Assess the patient's ability to obtain medications; identify the party responsible for obtaining medications.
Instruct the patient to provide a list of medications to the practitioner who will be caring for the patient after discharge; to update the information when the practitioner discontinues medications, changes doses, or adds new medications (including over-the-counter products); and to carry a medication list that contains all of this information at all times in the event of an emergency.
Ensure that arrangements for home health care services are in place, as needed.
Ensure that the patient and caregivers receive medical contact information.
Ensure that the patient or caregiver receives a copy of the discharge instructions and that a copy is placed in the patient's medical record.
Provide contact information regarding local support groups and services, including telehealth resources.

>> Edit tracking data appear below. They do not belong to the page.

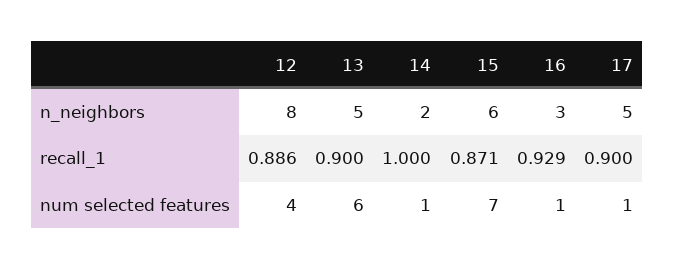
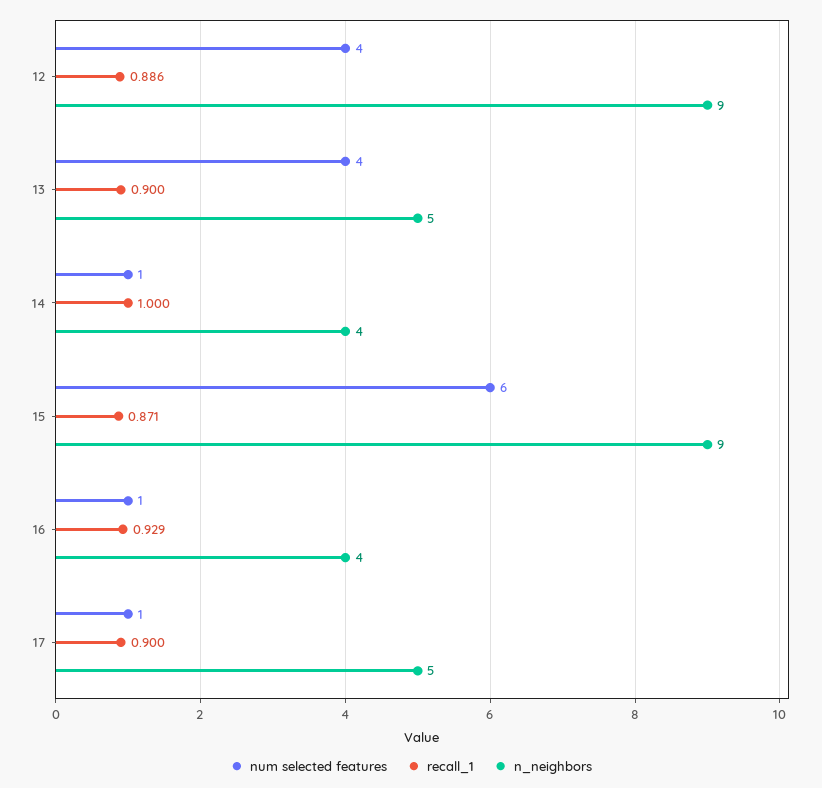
  {
    "n_neighbors": {
-     "12": 8,
+     "12": 9,
      "13": 5,
-     "14": 2,
+     "14": 4,
-     "15": 6,
+     "15": 9,
-     "16": 3,
+     "16": 4,
      "17": 5
    },
    "recall_1": {
      "12": 0.886,
      "13": 0.9,
      "14": 1,
      "15": 0.871,
      "16": 0.929,
      "17": 0.9
    },
    "num selected features": {
      "12": 4,
-     "13": 6,
+     "13": 4,
      "14": 1,
-     "15": 7,
+     "15": 6,
      "16": 1,
      "17": 1
    }
  }

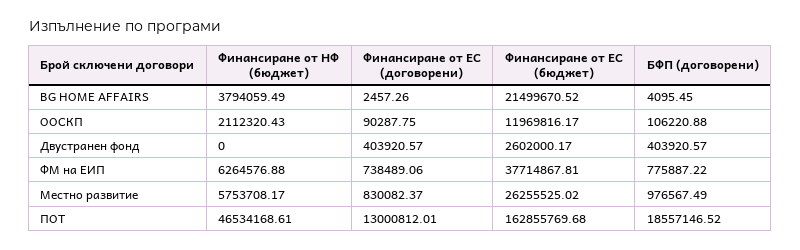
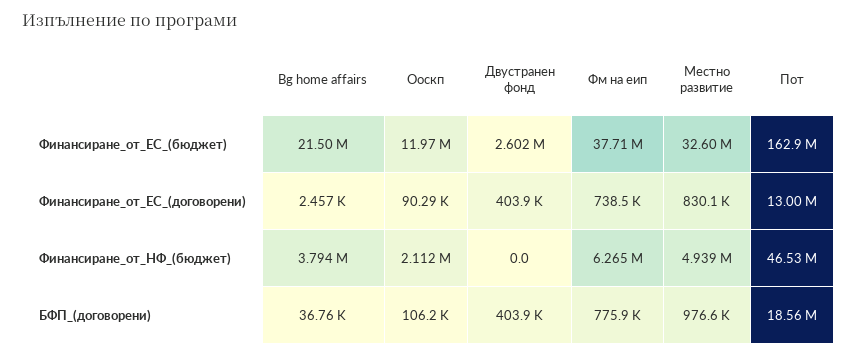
  {
    "Финансиране от НФ (бюджет)": {
      "BG HOME AFFAIRS": 3794059.49,
      "ООСКП": 2112320.43,
      "Двустранен фонд": 0,
      "ФМ на ЕИП": 6264576.88,
-     "Местно развитие": 5753708.17,
+     "Местно развитие": 4939000,
      "ПОТ": 46534168.61
    },
    "Финансиране от ЕС (договорени)": {
      "BG HOME AFFAIRS": 2457.26,
      "ООСКП": 90287.75,
      "Двустранен фонд": 403920.57,
      "ФМ на ЕИП": 738489.06,
      "Местно развитие": 830082.37,
      "ПОТ": 13000812.01
    },
    "Финансиране от ЕС (бюджет)": {
      "BG HOME AFFAIRS": 21499670.52,
      "ООСКП": 11969816.17,
      "Двустранен фонд": 2602000.17,
      "ФМ на ЕИП": 37714867.81,
-     "Местно развитие": 26255525.02,
+     "Местно развитие": 32600000,
      "ПОТ": 162855769.68
    },
    "БФП (договорени)": {
-     "BG HOME AFFAIRS": 4095.45,
+     "BG HOME AFFAIRS": 36760,
      "ООСКП": 106220.88,
      "Двустранен фонд": 403920.57,
      "ФМ на ЕИП": 775887.22,
      "Местно развитие": 976567.49,
      "ПОТ": 18557146.52
    }
  }

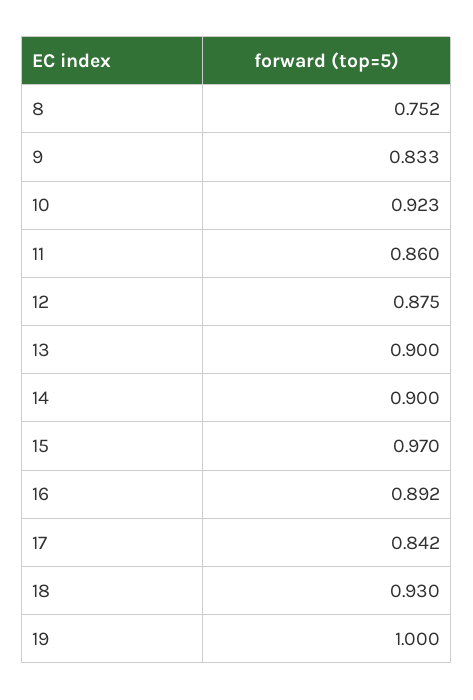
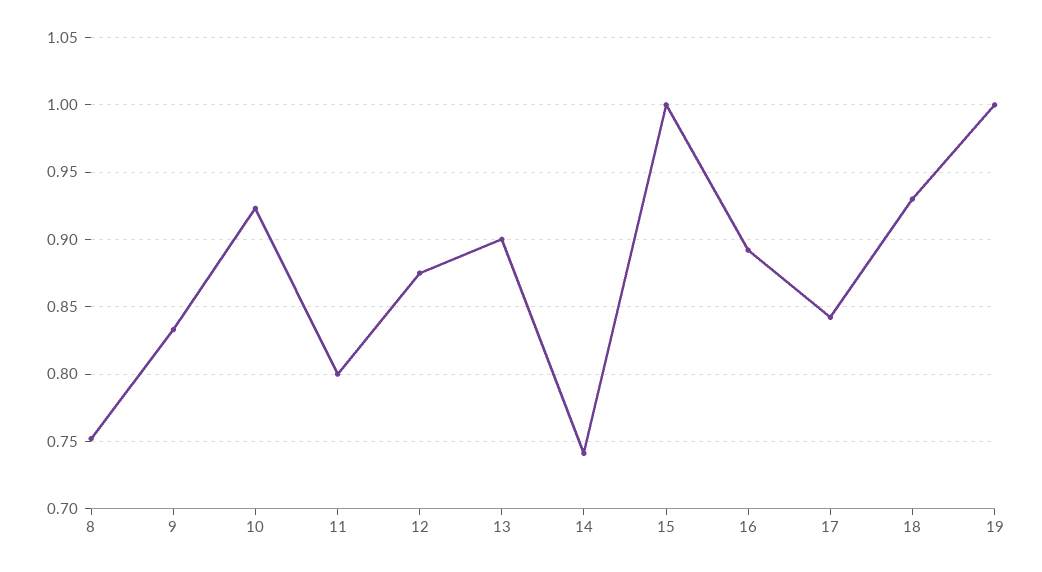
  {
    "8": 0.752,
    "9": 0.833,
    "10": 0.923,
-   "11": 0.86,
+   "11": 0.8,
    "12": 0.875,
    "13": 0.9,
-   "14": 0.9,
+   "14": 0.74,
-   "15": 0.97,
+   "15": 1,
    "16": 0.892,
    "17": 0.842,
    "18": 0.93,
    "19": 1
  }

Recommend that the patient receive influenza and pneumococcal vaccines and consider the hepatitis B, COVID-19, and herpes zoster vaccines, if indicated.
Provide information on smoking cessation, as needed.
Document the discharge planning evaluation in the patient's clinical record, including who was involved in discharge planning and teaching, their understanding of the teaching provided, and any need for follow-up teaching.